Abusing the COM Registry Structure: CLSID, LocalServer32, & InprocServer32


  • Vendors are notorious for including and/or leaving behind Registry artifacts that could potentially be abused by attackers for lateral movement, evasion, bypass, and persistence.
  • CLSIDs subkeys (LocalServer32 and InprocServer32) can be enumerated to discover abandoned binary references.
  • Interestingly, CLSIDs can be called (‘invoked’) with this command:
    • rundll32.exe -sta {CLSID}
  • Defensive recommendations – clean up artifacts after removal (e.g. unregister), monitor for suspicious events (e.g. rundll32.exe usage), and implement strong Application Whitelisting (AWL) policies/rules.


Previously, I blogged about a DCOM lateral movement technique that took advantage of a missing file that was referenced in a registry Class Identifier (CLSID) subkey-value on Windows 2008/2012 hosts.  After seeing the impact of that technique, the entire notion of COM (Component Object Model) & key-value path hijacking became even more fascinating to me.  As such, I decided to revisit CSLIDs, LocalServer32, and InprocServer32 to (hopefully) uncover even more interesting findings.

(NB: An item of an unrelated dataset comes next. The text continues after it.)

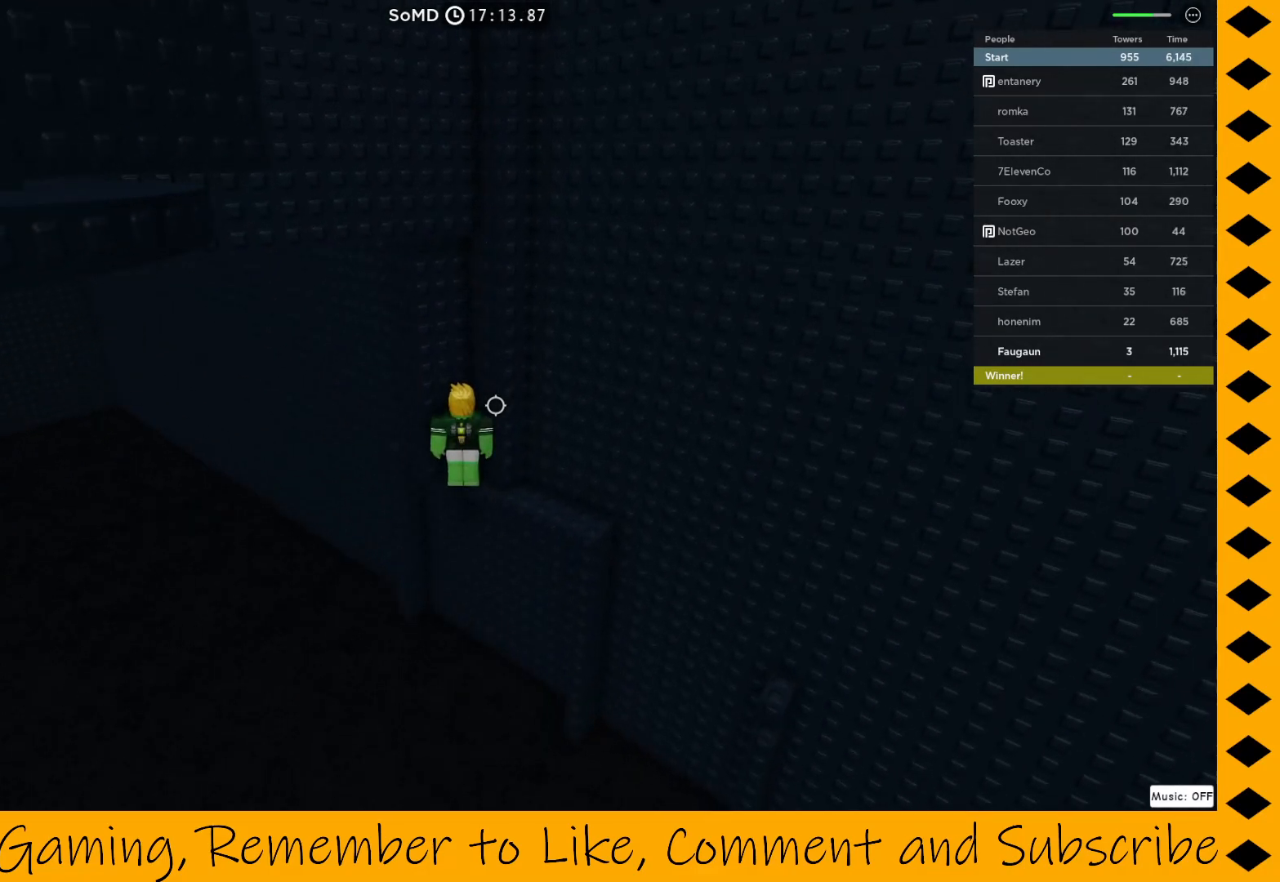
{"keys": ["w"], "mouse": ["right"], "events": [[483, "w", "down"]]}
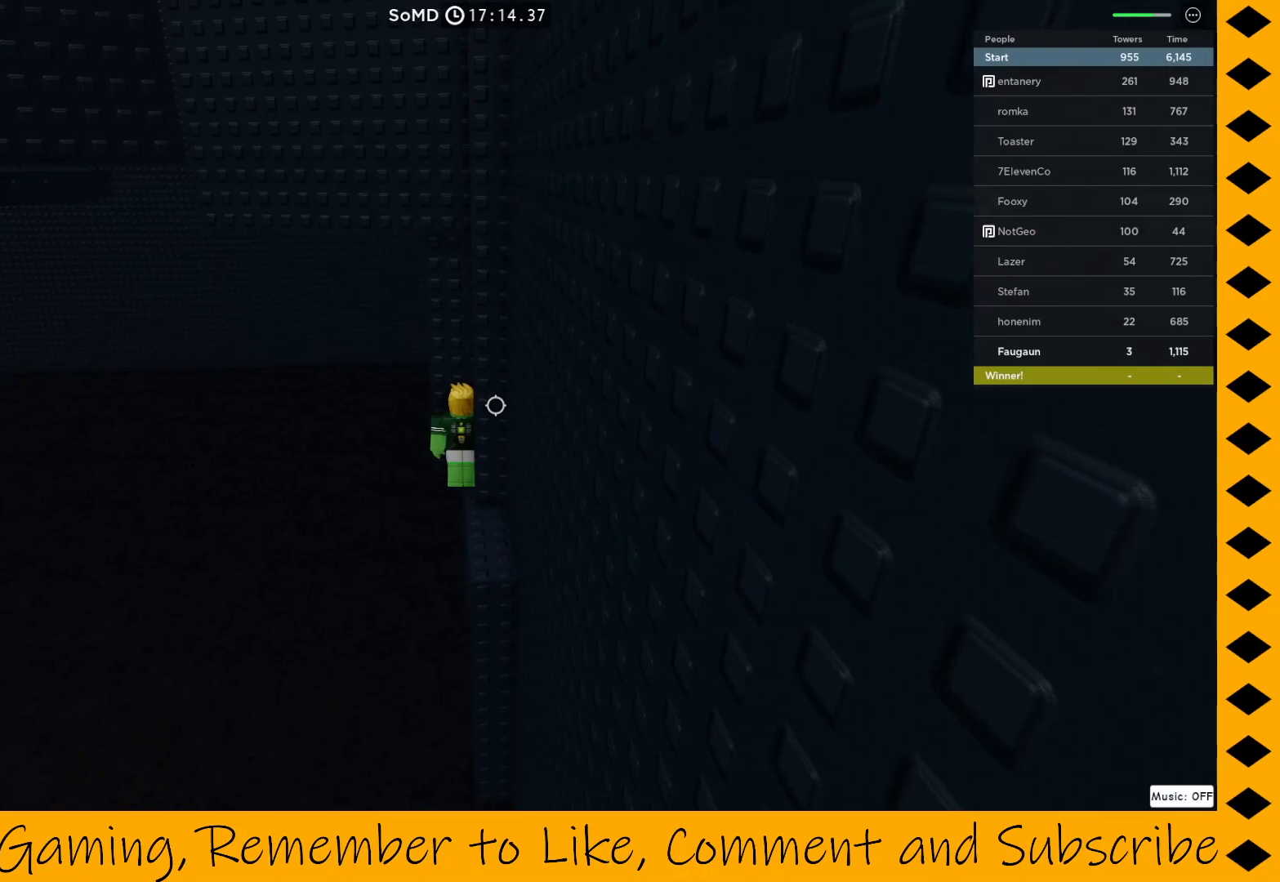
{"keys": [], "mouse": ["right"], "events": [[100, "w", "up"], [367, "w", "down"], [467, "w", "up"]]}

In this post, we will discuss:

  • The purpose of CLSIDs, LocalServer32, and InprocServer32
  • A slightly improved method for enumerating LocalServer32 and InprocServer32 keys and missing key references
  • The DCOM lateral movement method
  • Rundll32 and CLSID abuse
  • Several defensive recommendations

Let’s dive in…

A Quick Primer on CLSID, LocalServer32, & InprocServer32

Most COM classes are registered with the operating system and are identified by a GUID that represents the Class Identifier (CLSID) within the registry (usually under HKLM\Software\Classes\CLSID or HKCU\Software\Classes\CLSID).  Behind the implementation of a COM class is the ‘server’ (some binary) that is referenced within registry keys under the CLSID.  The LocalServer32 key represents a path to an executable (exe) implementation, and the InprocServer32 key represents a path to a dynamic link library (DLL) implementation.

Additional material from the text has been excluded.